INFORMATION:
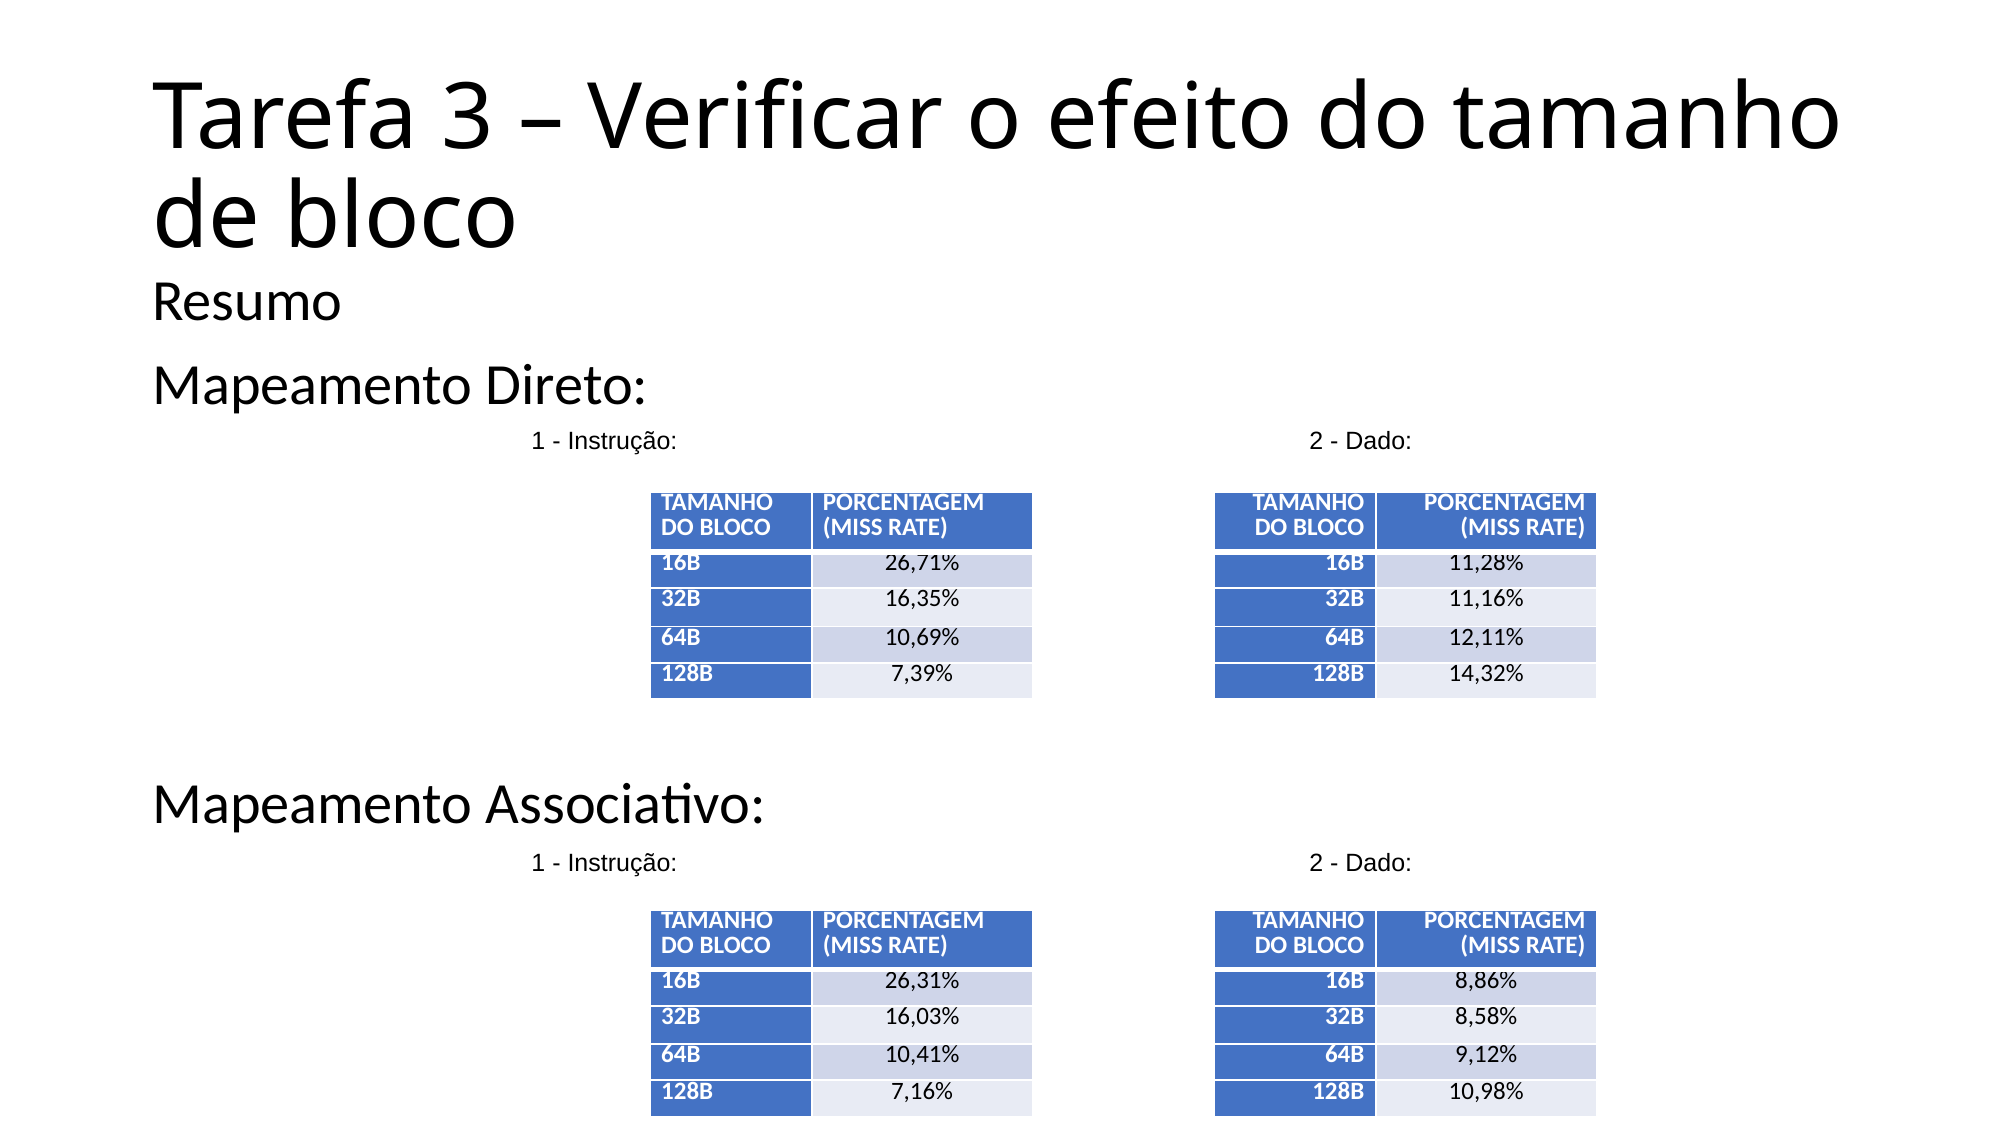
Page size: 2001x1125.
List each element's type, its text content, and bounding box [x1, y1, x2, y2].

table_cell 11,28% [1377, 555, 1596, 587]
table_cell 7,39% [813, 664, 1032, 698]
text_box 1 - Instrução: 2 - Dado: [516, 416, 1428, 492]
table_cell 128B [1215, 664, 1375, 698]
table_header TAMANHO DO BLOCO [1215, 911, 1375, 967]
table_header TAMANHO DO BLOCO [651, 493, 811, 549]
table_cell 16,03% [813, 1007, 1032, 1043]
title Tarefa 3 – Verificar o efeito do tamanho de bloco [137, 59, 1863, 262]
table_cell 16B [1215, 555, 1375, 587]
table_cell 32B [651, 1007, 811, 1043]
table_header TAMANHO DO BLOCO [1215, 493, 1375, 549]
table_cell 128B [651, 1081, 811, 1116]
table_header PORCENTAGEM (MISS RATE) [813, 493, 1032, 549]
table_cell 16,35% [813, 589, 1032, 626]
table_cell 32B [651, 589, 811, 626]
table_header PORCENTAGEM (MISS RATE) [813, 911, 1032, 967]
table_cell 16B [651, 972, 811, 1005]
table_cell 128B [1215, 1081, 1375, 1116]
text_box 1 - Instrução: 2 - Dado: [516, 838, 1428, 914]
table_cell 32B [1215, 589, 1375, 626]
table_cell 16B [1215, 972, 1375, 1005]
table_cell 7,16% [813, 1081, 1032, 1116]
table_cell 26,31% [813, 972, 1032, 1005]
table_cell 9,12% [1377, 1045, 1596, 1079]
table_cell 64B [651, 627, 811, 662]
list Resumo Mapeamento Direto: Mapeamento Associativo: [137, 262, 1863, 1014]
table_cell 10,41% [813, 1045, 1032, 1079]
table_cell 12,11% [1377, 627, 1596, 662]
table_header PORCENTAGEM (MISS RATE) [1377, 493, 1596, 549]
table_cell 10,69% [813, 627, 1032, 662]
table_cell 11,16% [1377, 589, 1596, 626]
table_cell 64B [1215, 627, 1375, 662]
table_cell 10,98% [1377, 1081, 1596, 1116]
table_cell 32B [1215, 1007, 1375, 1043]
table_cell 8,86% [1377, 972, 1596, 1005]
table_header TAMANHO DO BLOCO [651, 911, 811, 967]
table_cell 128B [651, 664, 811, 698]
table_cell 26,71% [813, 555, 1032, 587]
table_cell 64B [1215, 1045, 1375, 1079]
table_cell 8,58% [1377, 1007, 1596, 1043]
table_cell 16B [651, 555, 811, 587]
table_cell 14,32% [1377, 664, 1596, 698]
table_header PORCENTAGEM (MISS RATE) [1377, 911, 1596, 967]
table_cell 64B [651, 1045, 811, 1079]
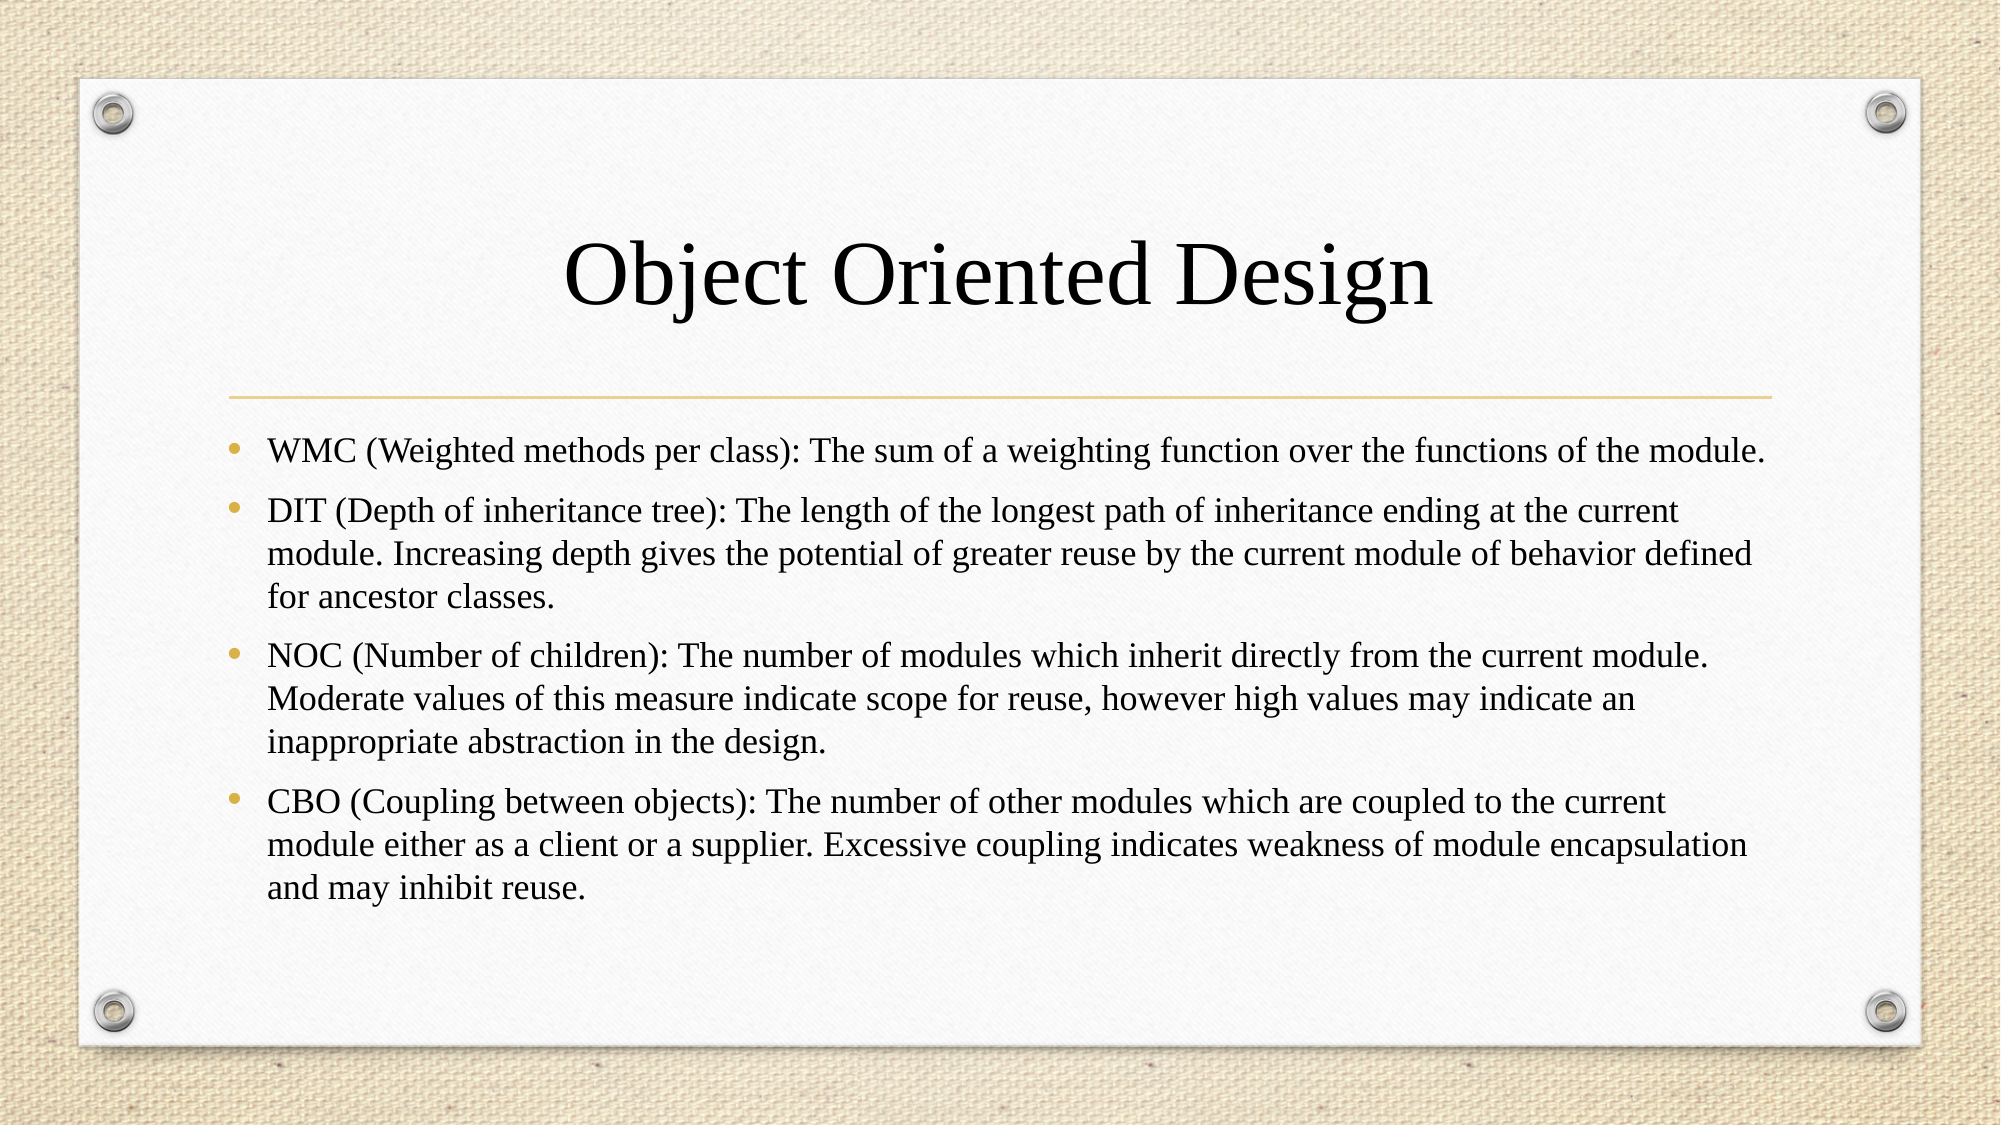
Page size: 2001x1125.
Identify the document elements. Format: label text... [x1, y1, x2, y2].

title Object Oriented Design [212, 161, 1788, 375]
picture [0, 0, 2001, 1125]
list WMC (Weighted methods per class): The sum of a weighting function over the functions of the module. DIT (Depth of inheritance tree): The length of the longest path of inheritance ending at the current module. Increasing depth gives the potential of greater reuse by the current module of behavior defined for ancestor classes. NOC (Number of children): The number of modules which inherit directly from the current module. Moderate values of this measure indicate scope for reuse, however high values may indicate an inappropriate abstraction in the design. CBO (Coupling between objects): The number of other modules which are coupled to the current module either as a client or a supplier. Excessive coupling indicates weakness of module encapsulation and may inhibit reuse. [212, 419, 1788, 964]
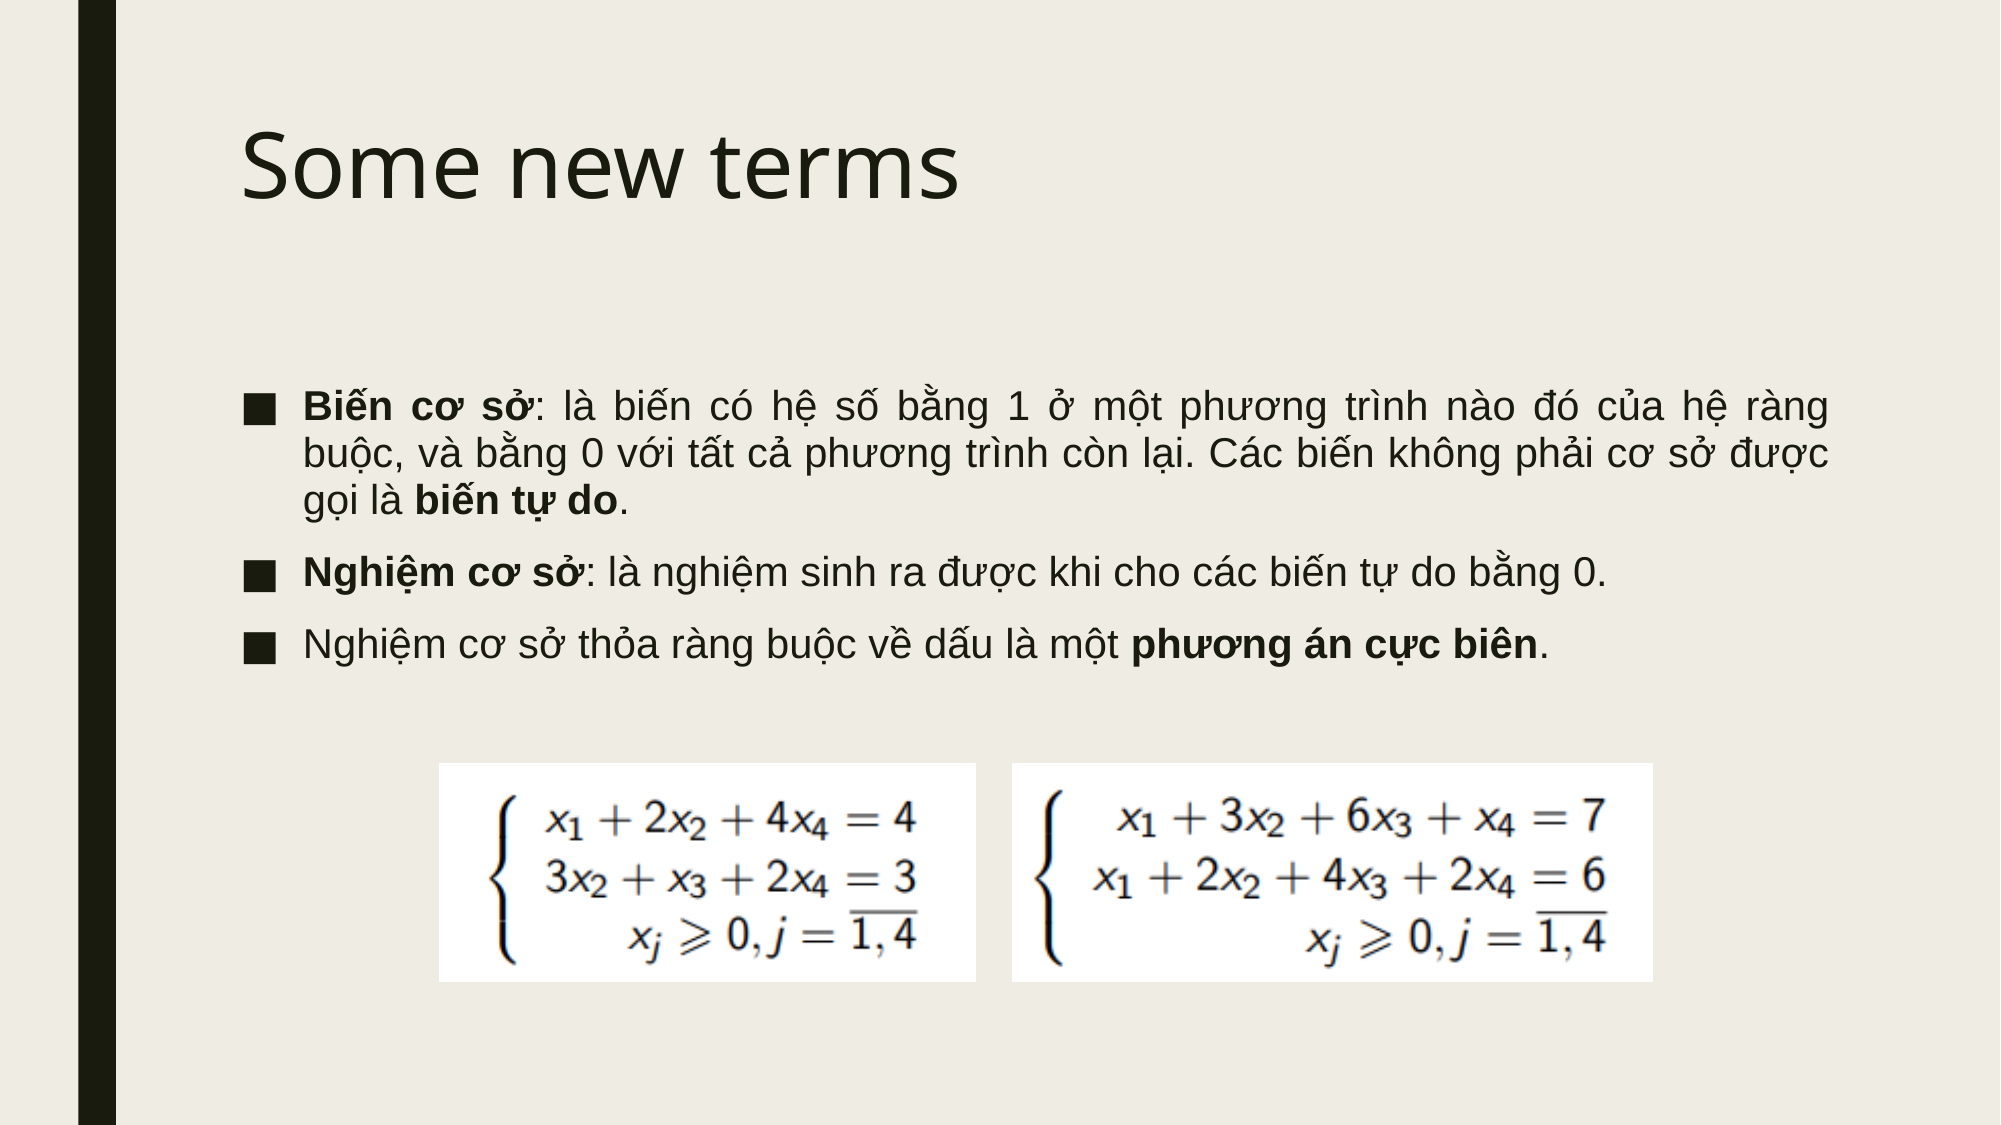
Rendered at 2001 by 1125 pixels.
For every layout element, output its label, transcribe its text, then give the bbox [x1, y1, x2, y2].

ASSIGNED TASK:
Bring together every line in the entries that holds the string "Instrução".

TASK RESULT:
text_box 1 - Instrução: 2 - Dado: [516, 416, 1428, 492]
text_box 1 - Instrução: 2 - Dado: [516, 838, 1428, 914]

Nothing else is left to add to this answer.